大和の風を感じて2〜花の舞姫〜【大和3部作シリーズ第2弾】
「本当にこの件に関しては、勝手に進めて悪いとは思ってる。だがこれもお前の為を思って了承したんだ」

そう言って瑞歯別大王(みずはわけのおおきみ)雄朝津間皇子(おあさづまのおうじ)に頭を下げた。いくら兄でも相手は大王だ。そんな大王に頭を下げさせるのは流石に悪い気がする。

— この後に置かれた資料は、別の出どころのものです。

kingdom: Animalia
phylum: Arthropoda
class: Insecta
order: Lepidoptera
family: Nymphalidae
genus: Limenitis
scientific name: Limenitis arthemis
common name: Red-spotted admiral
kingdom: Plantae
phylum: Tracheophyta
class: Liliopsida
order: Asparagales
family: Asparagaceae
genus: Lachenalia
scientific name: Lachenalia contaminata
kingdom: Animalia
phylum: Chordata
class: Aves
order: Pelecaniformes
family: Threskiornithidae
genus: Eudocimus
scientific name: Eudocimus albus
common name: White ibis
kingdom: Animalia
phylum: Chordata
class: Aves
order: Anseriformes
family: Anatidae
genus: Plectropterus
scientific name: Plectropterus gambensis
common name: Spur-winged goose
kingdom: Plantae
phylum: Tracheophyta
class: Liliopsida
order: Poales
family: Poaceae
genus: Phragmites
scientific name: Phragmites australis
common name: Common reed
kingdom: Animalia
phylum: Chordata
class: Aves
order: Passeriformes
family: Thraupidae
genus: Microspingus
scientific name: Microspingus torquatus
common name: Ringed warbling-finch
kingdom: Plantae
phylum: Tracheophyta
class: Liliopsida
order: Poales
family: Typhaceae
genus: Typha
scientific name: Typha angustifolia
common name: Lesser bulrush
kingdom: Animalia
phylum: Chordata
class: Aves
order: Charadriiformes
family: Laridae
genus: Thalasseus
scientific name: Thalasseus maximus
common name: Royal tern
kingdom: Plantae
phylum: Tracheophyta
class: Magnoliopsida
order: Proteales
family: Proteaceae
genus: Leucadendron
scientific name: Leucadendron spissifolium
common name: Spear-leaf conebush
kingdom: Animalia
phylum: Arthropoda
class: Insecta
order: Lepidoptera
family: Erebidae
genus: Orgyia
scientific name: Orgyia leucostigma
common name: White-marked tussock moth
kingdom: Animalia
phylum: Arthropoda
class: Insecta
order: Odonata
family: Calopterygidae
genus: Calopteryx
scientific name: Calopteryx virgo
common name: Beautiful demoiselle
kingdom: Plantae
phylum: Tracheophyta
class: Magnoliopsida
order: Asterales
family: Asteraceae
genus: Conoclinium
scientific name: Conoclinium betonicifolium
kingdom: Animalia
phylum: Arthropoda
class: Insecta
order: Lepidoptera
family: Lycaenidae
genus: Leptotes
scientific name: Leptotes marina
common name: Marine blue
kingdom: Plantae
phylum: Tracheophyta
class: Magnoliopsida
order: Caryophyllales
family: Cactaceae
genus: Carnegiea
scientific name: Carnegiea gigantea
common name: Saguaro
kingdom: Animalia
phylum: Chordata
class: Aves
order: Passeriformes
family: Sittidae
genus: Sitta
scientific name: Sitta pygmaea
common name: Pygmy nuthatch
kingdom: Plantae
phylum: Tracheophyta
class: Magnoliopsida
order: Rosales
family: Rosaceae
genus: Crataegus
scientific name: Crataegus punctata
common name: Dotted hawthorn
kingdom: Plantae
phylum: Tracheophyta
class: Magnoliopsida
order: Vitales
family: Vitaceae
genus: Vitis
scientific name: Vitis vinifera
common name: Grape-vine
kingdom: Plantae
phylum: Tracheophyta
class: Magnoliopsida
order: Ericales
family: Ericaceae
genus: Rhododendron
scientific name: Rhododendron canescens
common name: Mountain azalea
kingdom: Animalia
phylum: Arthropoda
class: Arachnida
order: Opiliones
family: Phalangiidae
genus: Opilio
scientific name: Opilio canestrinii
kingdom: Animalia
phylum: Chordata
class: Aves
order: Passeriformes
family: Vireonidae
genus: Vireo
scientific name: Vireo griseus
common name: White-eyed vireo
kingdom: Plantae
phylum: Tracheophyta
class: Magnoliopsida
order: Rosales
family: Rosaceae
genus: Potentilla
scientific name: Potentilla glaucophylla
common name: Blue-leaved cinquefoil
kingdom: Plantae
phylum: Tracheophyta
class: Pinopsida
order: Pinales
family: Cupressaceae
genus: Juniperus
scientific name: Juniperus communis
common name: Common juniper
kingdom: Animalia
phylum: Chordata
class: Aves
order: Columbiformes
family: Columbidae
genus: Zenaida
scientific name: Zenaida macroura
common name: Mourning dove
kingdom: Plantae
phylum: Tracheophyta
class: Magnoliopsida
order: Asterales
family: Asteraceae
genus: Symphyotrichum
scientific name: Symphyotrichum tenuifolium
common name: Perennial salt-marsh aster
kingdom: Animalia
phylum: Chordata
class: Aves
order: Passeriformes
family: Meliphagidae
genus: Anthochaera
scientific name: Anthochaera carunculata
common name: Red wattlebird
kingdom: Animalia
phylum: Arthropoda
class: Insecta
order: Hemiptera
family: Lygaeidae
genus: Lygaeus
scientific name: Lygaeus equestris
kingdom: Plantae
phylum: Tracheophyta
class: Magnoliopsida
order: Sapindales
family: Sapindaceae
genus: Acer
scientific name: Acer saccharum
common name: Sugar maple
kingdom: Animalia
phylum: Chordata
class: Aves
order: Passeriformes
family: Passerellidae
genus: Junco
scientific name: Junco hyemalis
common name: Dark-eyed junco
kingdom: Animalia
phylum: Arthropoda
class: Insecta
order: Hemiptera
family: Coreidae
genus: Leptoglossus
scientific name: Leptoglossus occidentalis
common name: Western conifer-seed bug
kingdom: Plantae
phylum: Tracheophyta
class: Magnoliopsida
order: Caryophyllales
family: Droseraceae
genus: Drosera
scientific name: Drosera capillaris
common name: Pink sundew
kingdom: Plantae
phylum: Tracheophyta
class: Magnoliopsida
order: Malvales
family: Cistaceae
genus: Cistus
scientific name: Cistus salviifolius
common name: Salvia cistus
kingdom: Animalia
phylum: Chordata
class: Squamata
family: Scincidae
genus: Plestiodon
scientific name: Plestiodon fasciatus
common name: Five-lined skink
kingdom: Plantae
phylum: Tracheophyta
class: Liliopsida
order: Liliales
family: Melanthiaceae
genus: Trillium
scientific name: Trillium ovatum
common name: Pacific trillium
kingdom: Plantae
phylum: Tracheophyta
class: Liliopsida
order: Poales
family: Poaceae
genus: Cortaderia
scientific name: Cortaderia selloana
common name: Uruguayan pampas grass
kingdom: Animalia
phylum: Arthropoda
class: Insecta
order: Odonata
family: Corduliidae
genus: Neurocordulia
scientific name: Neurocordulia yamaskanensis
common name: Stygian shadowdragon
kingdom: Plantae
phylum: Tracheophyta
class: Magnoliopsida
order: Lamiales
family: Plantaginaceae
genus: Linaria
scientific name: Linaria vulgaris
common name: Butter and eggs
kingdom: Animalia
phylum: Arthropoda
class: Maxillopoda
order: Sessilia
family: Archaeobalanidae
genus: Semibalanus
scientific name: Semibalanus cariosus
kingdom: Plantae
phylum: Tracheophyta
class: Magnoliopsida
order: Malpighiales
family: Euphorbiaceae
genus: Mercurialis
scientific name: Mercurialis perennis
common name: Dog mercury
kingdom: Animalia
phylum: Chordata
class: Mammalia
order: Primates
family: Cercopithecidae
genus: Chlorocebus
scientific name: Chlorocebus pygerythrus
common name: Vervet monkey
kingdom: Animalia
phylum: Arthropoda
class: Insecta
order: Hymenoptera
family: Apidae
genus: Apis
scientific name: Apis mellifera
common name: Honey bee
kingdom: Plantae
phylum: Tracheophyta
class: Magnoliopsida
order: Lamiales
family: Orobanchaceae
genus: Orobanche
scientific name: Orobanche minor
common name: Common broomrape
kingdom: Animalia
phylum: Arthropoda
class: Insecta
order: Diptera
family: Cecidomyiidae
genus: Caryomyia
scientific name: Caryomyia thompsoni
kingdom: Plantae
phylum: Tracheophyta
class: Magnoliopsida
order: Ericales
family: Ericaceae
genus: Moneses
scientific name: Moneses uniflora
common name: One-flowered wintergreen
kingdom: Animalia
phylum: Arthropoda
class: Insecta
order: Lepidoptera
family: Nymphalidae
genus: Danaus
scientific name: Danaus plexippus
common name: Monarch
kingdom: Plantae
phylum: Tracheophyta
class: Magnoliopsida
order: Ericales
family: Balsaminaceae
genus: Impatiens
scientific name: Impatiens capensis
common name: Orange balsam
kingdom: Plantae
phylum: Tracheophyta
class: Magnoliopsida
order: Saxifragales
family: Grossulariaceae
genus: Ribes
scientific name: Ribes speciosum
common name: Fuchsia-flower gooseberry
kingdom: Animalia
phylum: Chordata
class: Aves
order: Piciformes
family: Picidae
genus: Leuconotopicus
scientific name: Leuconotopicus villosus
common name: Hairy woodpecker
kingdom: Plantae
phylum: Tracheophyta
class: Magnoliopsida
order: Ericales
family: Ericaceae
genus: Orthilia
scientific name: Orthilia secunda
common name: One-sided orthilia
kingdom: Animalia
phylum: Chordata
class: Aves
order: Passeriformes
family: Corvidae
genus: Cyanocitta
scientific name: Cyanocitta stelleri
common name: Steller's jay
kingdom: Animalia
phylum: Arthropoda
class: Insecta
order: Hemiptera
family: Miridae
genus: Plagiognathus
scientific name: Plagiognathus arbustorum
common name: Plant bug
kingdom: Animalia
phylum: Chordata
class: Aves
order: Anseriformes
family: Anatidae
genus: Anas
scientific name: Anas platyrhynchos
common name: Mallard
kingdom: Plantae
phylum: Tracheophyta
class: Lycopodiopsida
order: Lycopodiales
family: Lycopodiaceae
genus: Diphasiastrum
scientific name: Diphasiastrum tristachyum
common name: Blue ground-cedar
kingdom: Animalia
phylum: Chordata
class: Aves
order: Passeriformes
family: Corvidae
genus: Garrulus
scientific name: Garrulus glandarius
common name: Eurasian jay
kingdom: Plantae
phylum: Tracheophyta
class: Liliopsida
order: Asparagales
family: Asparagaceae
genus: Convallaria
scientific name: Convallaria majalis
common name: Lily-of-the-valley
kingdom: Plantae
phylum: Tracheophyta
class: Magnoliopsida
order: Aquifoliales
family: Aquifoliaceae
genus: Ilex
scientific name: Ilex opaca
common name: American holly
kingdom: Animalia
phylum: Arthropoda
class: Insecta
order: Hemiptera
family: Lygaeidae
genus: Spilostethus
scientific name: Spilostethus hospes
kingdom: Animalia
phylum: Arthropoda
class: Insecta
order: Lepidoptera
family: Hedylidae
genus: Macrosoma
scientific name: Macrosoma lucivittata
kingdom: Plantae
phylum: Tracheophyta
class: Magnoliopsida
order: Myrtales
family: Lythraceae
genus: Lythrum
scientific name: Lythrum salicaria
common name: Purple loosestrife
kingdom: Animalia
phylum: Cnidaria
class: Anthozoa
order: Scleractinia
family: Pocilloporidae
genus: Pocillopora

「もう、分かったよ。その忍坂姫(おしさかのひめ)に会えば良いんだろ。多分断る事になると思うけど……」

雄朝津間皇子は諦める事にした。
それに大王も自分の事を思っての事だと言うのは理解した。
それで会ってみて嫌なら断れば良いだけの話しだ。そこまで困る事でもない。

「そうか、納得してくれるか。これが雄朝津間にとって良い縁談になる事を期待している」

瑞歯別大王は、何とか雄朝津間皇子に了解を貰えて一安心といった所だ。

「ところでお前、皇太子をやってみる気にはなったか?」

(そっちの話しまで押し付ける気か)

「それは断じてお断りします!」

そう言って彼は「じゃあ、俺はこれで失礼します」と言って部屋を出ていった。


そんな彼の後ろ姿を見た瑞歯別大王は、「ふぅーやれやれだ」と言ってその場で手を伸ばした。

「俺が今の妃と出会ったのは、16、17歳ぐらいの時だったな。雄朝津間もそろそろ大事な娘を見つけられると良いが。それが俺なりのせめてもの償いだからな」

大王は、自分が今の雄朝津間皇子ぐらいの時の事をふと思い返していた。